LSU’s most costly blunder Saturday came two hours before Vinny Esposito took Caleb Gilbert’s 3-0 pitch for the go-ahead sacrifice fly in a 5-4 loss to Sacramento State.

The big gaffe came in the third inning, when Brody Wofford stood on third base with one out and four runs already in. Greg Deichmann had the opportunity to pile on Hornets senior left-hander Grant Kukuk.

Deichmann struck out on four pitches. Mike Papierski followed with a groundout, stranding his teammate, Wofford, at third base.

Two games earlier, Deichmann bounced into a fielder’s choice before O’Neal Lochridge struck out to end an eight-run second inning against Lamar — again, with a runner standing on third.

“That’s two games in a row we’ve had a chance to bury them early and we left a runner on third base with one out and gave the other team momentum,” LSU coach Paul Mainieri said. “They rallied to come back in the game. ... Had them on the ropes, let them off, they stayed in the game. In fact, they gained momentum from getting our hitter out. We didn’t score and it allowed them to have life. (They) stayed in the game and chipped away and eventually caught up with us.”

LSU wasted more opportunities. Kramer Robertson was left on third and Antoine Duplantis on first in the seventh when Jake Fraley and Wofford flew out.

Deichmann reached third in the eighth but was thrown out at home on a Lochridge fielder’s choice.

In all, the Tigers were 4-for-17 with runners on base and 3-for-12 with runners in scoring position.

“It’s a product of a guy not coming through in the clutch for us,” Mainieri said. “It’s part of baseball. Their pitcher beat our hitter at a time when we needed our hitter to come through. It turned into a barnburner, and we had a couple bad breaks at the end. Consequently, we suffered the consequences of it.”

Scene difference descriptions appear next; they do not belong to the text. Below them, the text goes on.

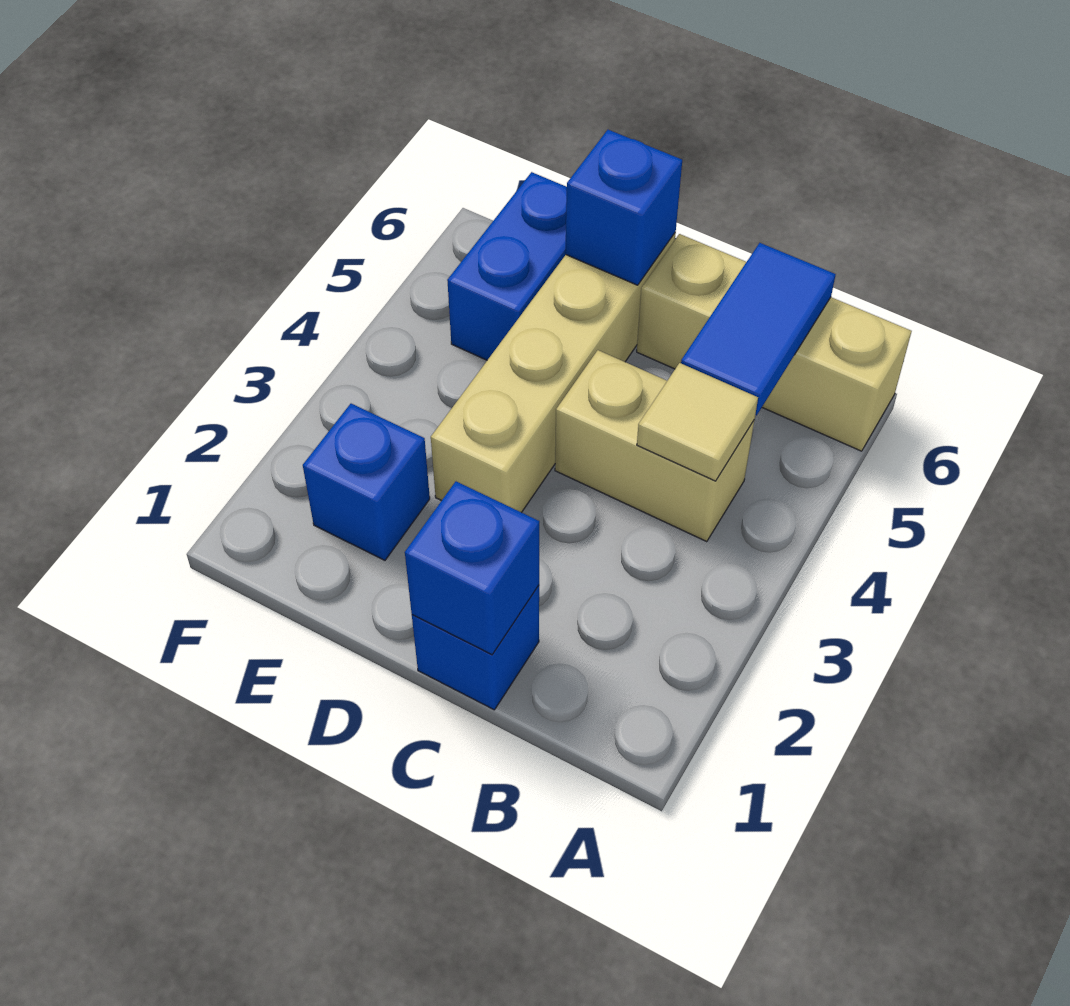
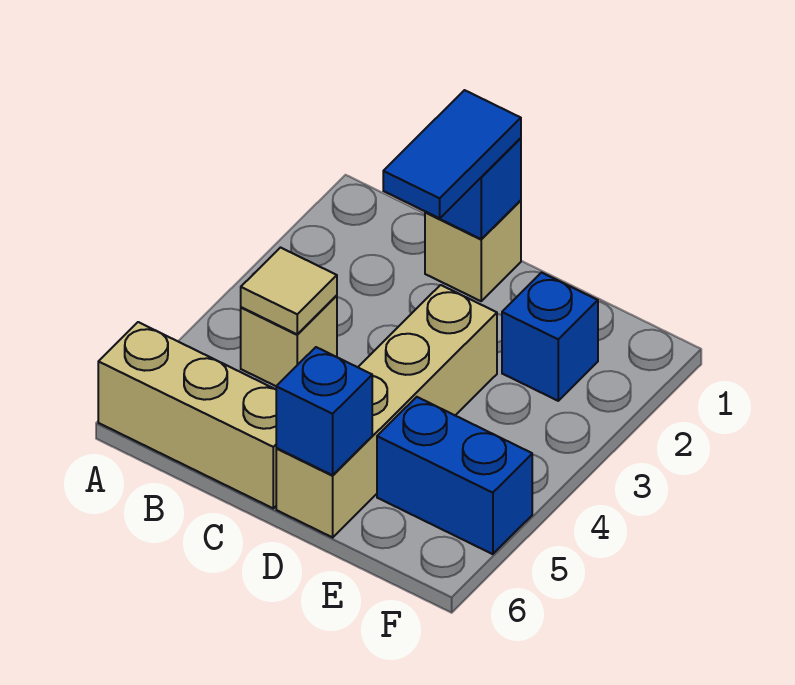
tan brick B4:C4 level 1 -> tan brick B4 level 1
blue tile B5:B6 level 2 -> blue tile C1:C2 level 3
blue brick C1 level 1 -> tan brick C1 level 1
blue brick E5:E6 level 1 -> blue brick E5:F5 level 1

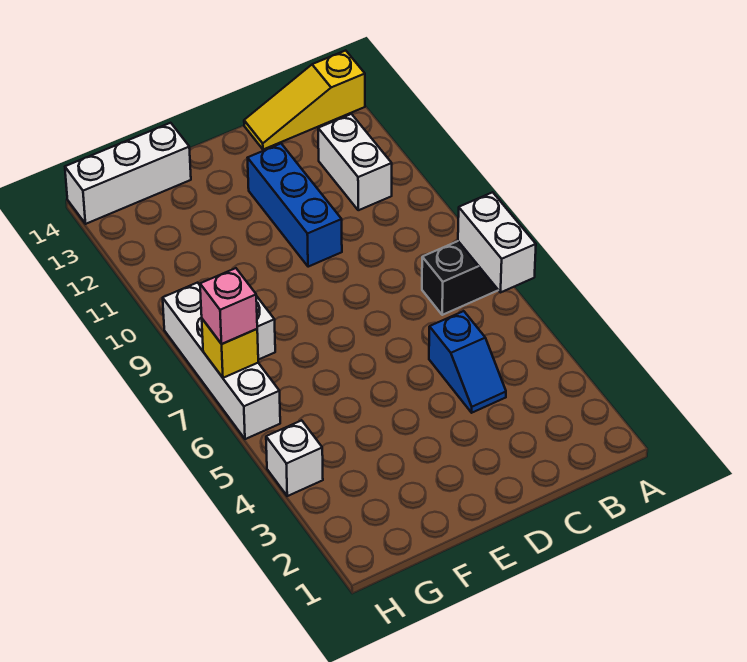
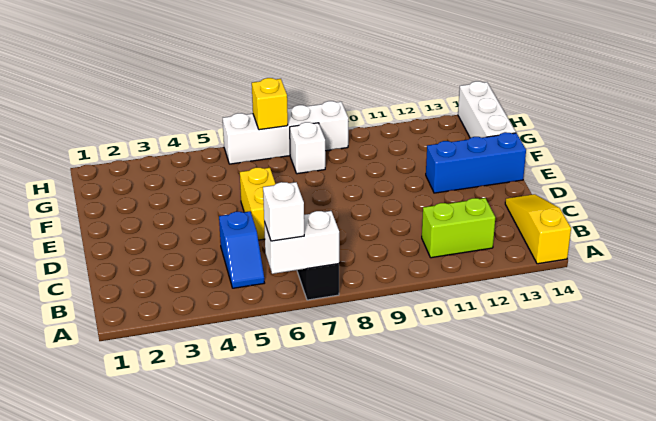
white brick B11:B12 level 1 -> lime brick B11:B12 level 1
blue slope C4:C5 level 1 top 5 -> blue slope B5:C5 level 1 top C
none -> yellow brick D6:E6 level 1
blue brick D10:D12 level 1 -> blue brick E12:E14 level 1
white brick H4 level 1 -> white brick A6 level 3
pink brick H7 level 3 -> none

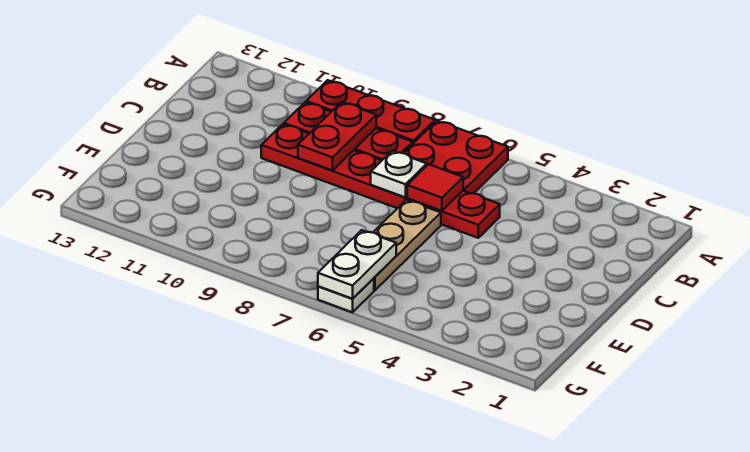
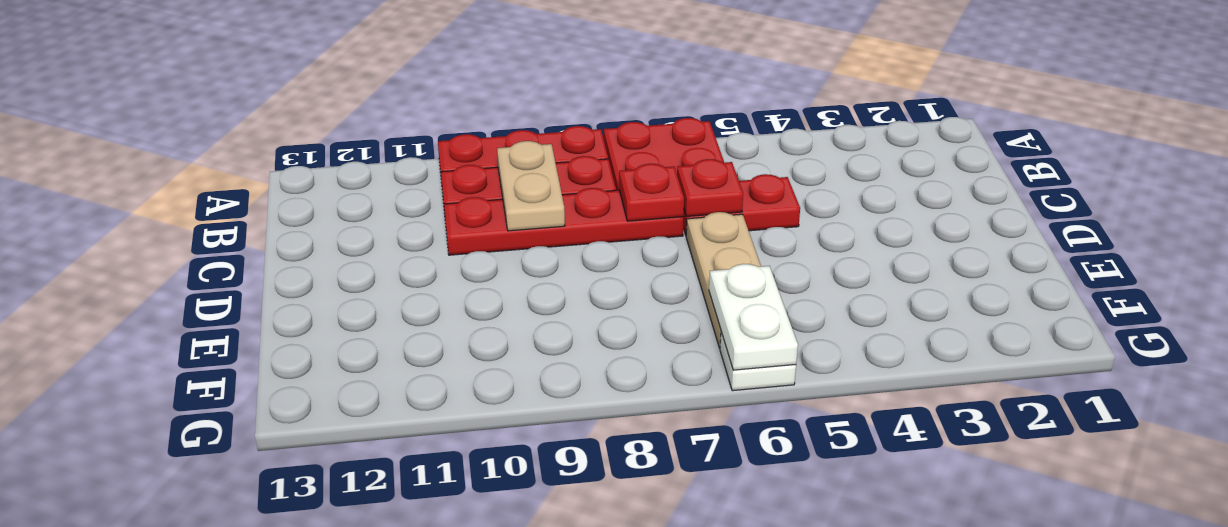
red plate B9:C9 level 2 -> tan plate B9:C9 level 2
red tile C6 level 2 -> red plate C6 level 2
white plate C7 level 2 -> red plate C7 level 2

Gilbert skirted damage in the seventh and eighth innings to protect a slim LSU lead, but he issued back-to-back singles — the second of which tied the game — and allowed Esposito’s sacrifice fly one batter later.

Again, it was a similar prospect for Gilbert, who came into the Lamar game with the bases loaded and nobody out Wednesday. He notched two strikeouts before issuing a two-strike, game-winning RBI single in a 12-11 loss.

“I should have made a better pitch,” Gilbert said of his ninth inning. “Then they strung together a couple hits. I had to get back in the zone, mentally and physically I guess. It just wasn’t enough.”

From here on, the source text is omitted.